- TO DO -
Within the data that follows, set down exactly the lines from the one containing "- Cervical Length: U2B and U3B" through the one containing "Of these datasets, we", both ends included.

(Plain-text document sources)
>>>>>
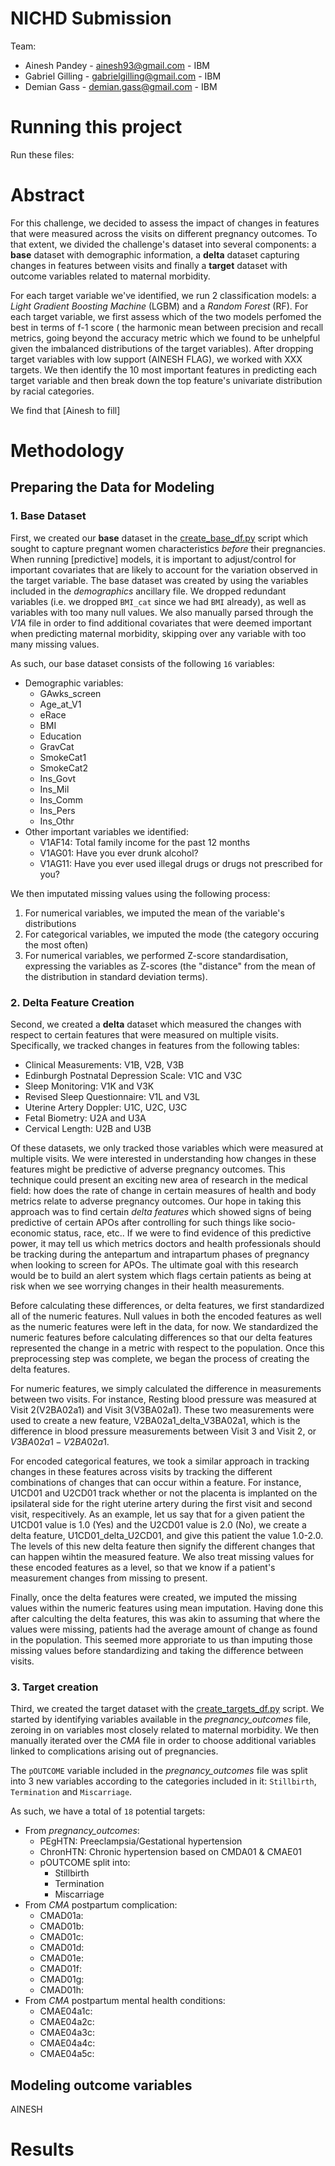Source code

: # NICHD Submission

Team: 
- Ainesh Pandey - ainesh93@gmail.com - IBM
- Gabriel Gilling  - gabrielgilling@gmail.com - IBM
- Demian Gass - demian.gass@gmail.com - IBM

# Running this project

Run these files:


# Abstract

For this challenge, we decided to assess the impact of changes in features that were measured across the visits on different pregnancy outcomes. To that extent, we divided the challenge's dataset into several components: a __base__ dataset with demographic information, a __delta__ dataset capturing changes in features between visits and finally a __target__ dataset with outcome variables related to maternal morbidity.

For each target variable we've identified, we run 2 classification models: a _Light Gradient Boosting Machine_ (LGBM) and a _Random Forest_ (RF). For each target variable, we first assess which of the two models perfomed the best in terms of f-1 score ( the harmonic mean between precision and recall metrics, going beyond the accuracy metric which we found to be unhelpful given the imbalanced distributions of the target variables). After dropping target variables with low support (AINESH FLAG), we worked with XXX targets. We then identify the 10 most important features in predicting each target variable and then break down the top feature's univariate distribution by racial categories.

We find that [Ainesh to fill]


# Methodology

## Preparing the Data for Modeling

### 1. Base Dataset
First, we created our __base__ dataset in the [create_base_df.py](https://github.com/gabgilling/dse-nichd/blob/main/create_base_df.py) script which sought to capture pregnant women characteristics _before_ their pregnancies. When running [predictive] models, it is important to adjust/control for important covariates that are likely to account for the variation observed in the target variable. The base dataset was created by using the variables included in the _demographics_ ancillary file. We dropped redundant variables (i.e. we dropped `BMI_cat` since we had `BMI` already), as well as variables with too many null values. We also manually parsed through the _V1A_ file in order to find additional covariates that were deemed important when predicting maternal morbidity, skipping over any variable with too many missing values.

As such, our base dataset consists of the following `16` variables:
- Demographic variables:
  - GAwks_screen
  - Age_at_V1
  - eRace
  - BMI
  - Education
  - GravCat
  - SmokeCat1
  - SmokeCat2
  - Ins_Govt         
  - Ins_Mil           
  - Ins_Comm         
  - Ins_Pers        
  - Ins_Othr
- Other important variables we identified:
  - V1AF14: Total family income for the past 12 months
  - V1AG01: Have you ever drunk alcohol?
  - V1AG11: Have you ever used illegal drugs or drugs not prescribed for you?


We then imputated missing values using the following process:
  1. For numerical variables, we imputed the mean of the variable's distributions
  2. For categorical variables, we imputed the mode (the category occuring the most often)
  3. For numerical variables, we performed Z-score standardisation, expressing the variables as Z-scores (the "distance" from the mean of the distribution in standard deviation terms).


### 2. Delta Feature Creation

Second, we created a __delta__ dataset which measured the changes with respect to certain features that were measured on multiple visits. Specifically, we tracked changes in features from the following tables:

  - Clinical Measurements: V1B, V2B, V3B
  - Edinburgh Postnatal Depression Scale: V1C and V3C
  - Sleep Monitoring: V1K and V3K
  - Revised Sleep Questionnaire: V1L and V3L
  - Uterine Artery Doppler: U1C, U2C, U3C
  - Fetal Biometry: U2A and U3A
  - Cervical Length: U2B and U3B

Of these datasets, we only tracked those variables which were measured at multiple visits. We were interested in understanding how changes in these features might be predictive of adverse pregnancy outcomes. This technique could present an exciting new area of research in the medical field: how does the rate of change in certain measures of health and body metrics relate to adverse pregnancy outcomes. Our hope in taking this approach was to find certain *delta features* which showed signs of being predictive of certain APOs after controlling for such things like socio-economic status, race, etc.. If we were to find evidence of this predictive power, it may tell us which metrics doctors and health professionals should be tracking during the antepartum and intrapartum phases of pregnancy when looking to screen for APOs. The ultimate goal with this research would be to build an alert system which flags certain patients as being at risk when we see worrying changes in their health measurements. 

Before calculating these differences, or delta features, we first standardized all of the numeric features. Null values in both the encoded features as well as the numeric features were left in the data, for now. We standardized the numeric features before calculating differences so that our delta features represented the change in a metric with respect to the population. Once this preprocessing step was complete, we began the process of creating the delta features.

For numeric features, we simply calculated the difference in measurements between two visits. For instance, Resting blood pressure was measured at Visit 2(V2BA02a1) and Visit 3(V3BA02a1). These two measurements were used to create a new feature, V2BA02a1_delta_V3BA02a1, which is the difference in blood pressure measurements between Visit 3 and Visit 2, or $V3BA02a1 - V2BA02a1$. 

For encoded categorical features, we took a similar approach in tracking changes in these features across visits by tracking the different combinations of changes that can occur within a feature. For instance, U1CD01 and U2CD01 track whether or not the placenta is implanted on the ipsilateral side for the right uterine artery during the first visit and second visit, respecitively. As an example, let us say that for a given patient the U1CD01 value is 1.0 (Yes) and the U2CD01 value is 2.0 (No), we create a delta feature, U1CD01_delta_U2CD01, and give this patient the value 1.0-2.0. The levels of this new delta feature then signify the different changes that can happen wihtin the measured feature. We also treat missing values for these encoded features as a level, so that we know if a patient's measurement changes from missing to present.

Finally, once the delta features were created, we imputed the missing values within the numeric features using mean imputation. Having done this after calculting the delta features, this was akin to assuming that where the values were missing, patients had the average amount of change as found in the population. This seemed more approriate to us than imputing those missing values before standardizing and taking the difference between visits.

### 3. Target creation
Third, we created the target dataset with the [create_targets_df.py](https://github.com/gabgilling/dse-nichd/blob/main/create_targets_df.py) script. We started by identifying variables available in the _pregnancy_outcomes_ file, zeroing in on variables most closely related to maternal morbidity. We then manually iterated over the _CMA_ file in order to choose additional variables linked to complications arising out of pregnancies.

The `pOUTCOME` variable included in the _pregnancy_outcomes_ file was split into 3 new variables according to the categories included in it: `Stillbirth`, `Termination` and `Miscarriage`.

As such, we have a total of `18` potential targets:
- From _pregnancy_outcomes_:
  - PEgHTN: Preeclampsia/Gestational hypertension
  - ChronHTN: Chronic hypertension based on CMDA01 & CMAE01
  - pOUTCOME split into:
    - Stillbirth
    - Termination
    - Miscarriage
- From _CMA_ postpartum complication:
  - CMAD01a: 
  - CMAD01b:
  - CMAD01c:
  - CMAD01d:
  - CMAD01e:
  - CMAD01f:
  - CMAD01g:
  - CMAD01h:
- From _CMA_ postpartum mental health conditions:
  - CMAE04a1c:
  - CMAE04a2c:
  - CMAE04a3c:
  - CMAE04a4c:
  - CMAE04a5c:

## Modeling outcome variables
AINESH

# Results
<<<<<
- ANSWER TO THE PROBLEM -
  - Cervical Length: U2B and U3B

Of these datasets, we only tracked those variables which were measured at multiple visits. We were interested in understanding how changes in these features might be predictive of adverse pregnancy outcomes. This technique could present an exciting new area of research in the medical field: how does the rate of change in certain measures of health and body metrics relate to adverse pregnancy outcomes. Our hope in taking this approach was to find certain *delta features* which showed signs of being predictive of certain APOs after controlling for such things like socio-economic status, race, etc.. If we were to find evidence of this predictive power, it may tell us which metrics doctors and health professionals should be tracking during the antepartum and intrapartum phases of pregnancy when looking to screen for APOs. The ultimate goal with this research would be to build an alert system which flags certain patients as being at risk when we see worrying changes in their health measurements. 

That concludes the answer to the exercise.